Le aziende hanno accesso a una potenza di calcolo molto maggiore rispetto alle istituzioni accademiche, inclusa la possibilità di acquistare le unità di elaborazione grafica (i chip più comuni utilizzati nell’intelligenza artificiale) di cui hanno bisogno, o addirittura di progettare e costruire le proprie unità. Le aziende possono quindi creare modelli molto più ampi e complessi rispetto alle loro controparti accademiche.

Il vantaggio finanziario del settore è schiacciante. Il guadagno finanziario generato da queste aziende dà loro il controllo su risorse essenziali: potenza di calcolo, grandi quantità di dati e, soprattutto, numerosi talenti.

Questa tendenza preoccupa il mondo accademico perché le aziende sono orientate al profitto, il che influenza i tipi di prodotti di intelligenza artificiale sviluppati e le domande di ricerca poste. L’accademia è necessaria per sviluppare una conoscenza indipendente degli imperativi aziendali e fornire una prospettiva critica sull’intelligenza artificiale, identificando i potenziali danni delle nuove tecnologie e come mitigarli.

“La guerra per i talenti dell’intelligenza artificiale è appena iniziata”

Questa citazione di Naveen Rao, vicepresidente dell’IA di Databricks, è apparsa in un’intervista rilasciata a The Verge lo scorso dicembre. Il denaro non sembra essere la risposta a tutto. In effetti, come nel caso dell’IA nelle università, i giovani ingegneri sono spesso desiderosi di farsi conoscere.
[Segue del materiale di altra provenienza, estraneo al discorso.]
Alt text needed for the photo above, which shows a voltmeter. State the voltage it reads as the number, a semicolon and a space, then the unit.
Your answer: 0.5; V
Tuttavia, la condizione sine qua none per questo desiderio resta essere riconosciuto dai propri colleghi e di conseguenza pubblicare ricerche.
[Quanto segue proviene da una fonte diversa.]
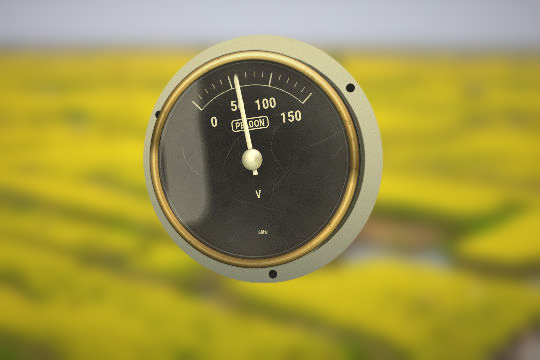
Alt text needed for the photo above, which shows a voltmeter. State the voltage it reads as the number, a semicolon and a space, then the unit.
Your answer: 60; V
È su questo punto preciso che molte aziende private si trovano ad affrontare una carenza di talenti: queste ultime vogliono pubblicare ma si trovano ad affrontare vincoli competitivi che impediscono loro di farlo. OpenAI ne ha pagato il prezzo, poiché la svolta pro-business ha faticato a passare. Va detto che la caratteristica della Silicon Valley è proprio quella di contenere profili libertari animati da un tocco di universalismo.
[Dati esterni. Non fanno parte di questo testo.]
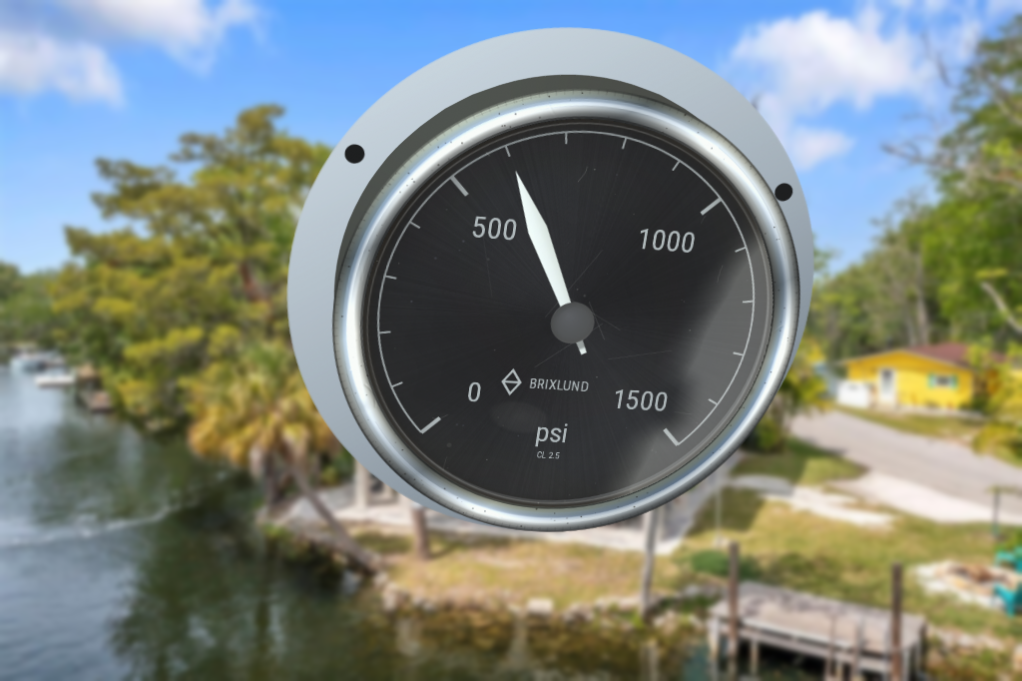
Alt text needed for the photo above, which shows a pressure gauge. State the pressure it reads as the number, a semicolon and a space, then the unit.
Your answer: 600; psi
Alcune aziende stanno iniziando ad aprire l’accesso ai propri modelli di intelligenza artificiale perché vogliono che più persone possano lavorarci. Questo è particolarmente vero per Llama, il modello AI di Meta. La loro strategia in materia di risorse umane è semplice: puntare al lungo termine lasciando che i giovani ricercatori si formino e svolgano una tesi professionale a casa. Google, che ha il maggior numero di ricercatori tra le sue fila, funziona allo stesso modo. Ciò porta a un afflusso di idee creative e avvantaggia reciprocamente l’industria e l’accademia. Gli accademici possono portare approcci radicalmente diversi che potrebbero risolvere alcuni degli attuali problemi dell’intelligenza artificiale, mentre l’industria può offrire agli accademici conoscenze e supporto per risolvere problemi complessi. Ma questa dinamica è resa possibile proprio perché dietro OpenAI ci sono Google e Meta, che, dal canto suo, mantiene gelosamente riservati i suoi progressi. Non è quindi sicuro se questa apertura e questa collaborazione avrebbero luogo se la tendenza attuale fosse invertita e i ruoli fossero scambiati…

La ricerca sull’intelligenza artificiale è a un punto di svolta decisivo. Se storicamente i maggiori progressi nel campo dell’intelligenza artificiale, premiati dai premi Nobel, sono arrivati ​​dal mondo accademico, oggi tendono ad essere monopolizzati dal settore privato. Questo sviluppo solleva interrogativi sul futuro dell’innovazione in un contesto in cui la ricerca del profitto e della competitività potrebbe avere la precedenza sull’interesse generale e rallentare il progresso tecnologico.